[Extracted records]
# # #
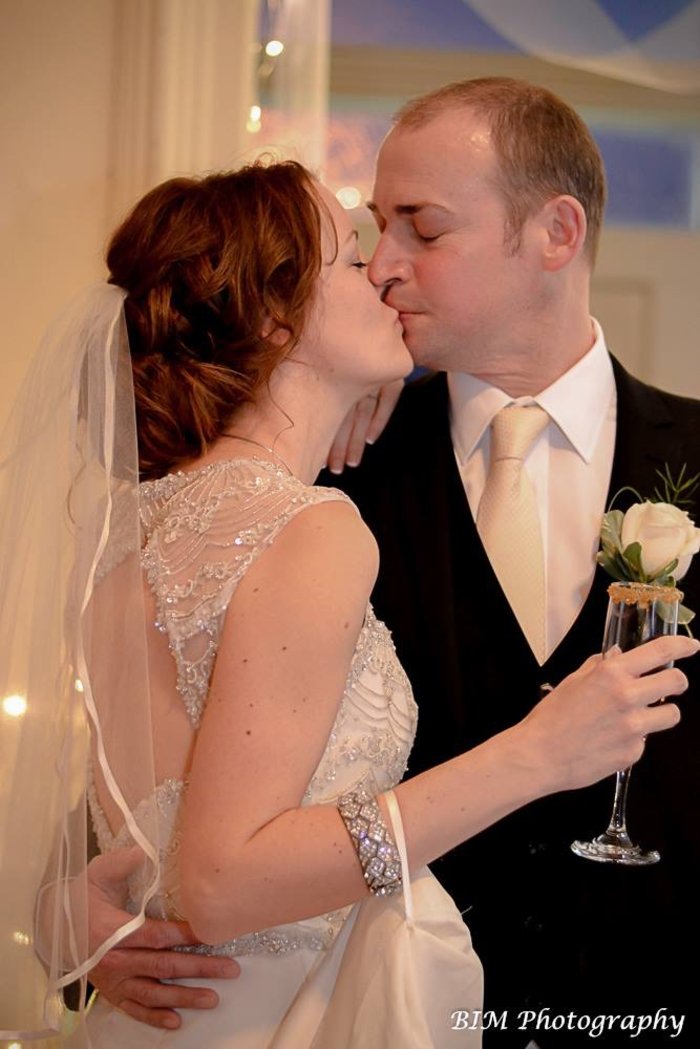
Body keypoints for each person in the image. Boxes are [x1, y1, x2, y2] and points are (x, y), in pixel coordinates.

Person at [6, 159, 687, 1049]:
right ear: (272, 316)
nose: (385, 271)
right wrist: (536, 753)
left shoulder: (134, 526)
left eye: (422, 228)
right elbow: (205, 864)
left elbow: (173, 789)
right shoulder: (320, 514)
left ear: (556, 233)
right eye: (355, 251)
# # #
• **Required action**
Look through the data above. Each line containing the word "right" needs to be copied.

• **Completed exercise**
right ear: (272, 316)
right wrist: (536, 753)
right elbow: (205, 864)
right shoulder: (320, 514)
right eye: (355, 251)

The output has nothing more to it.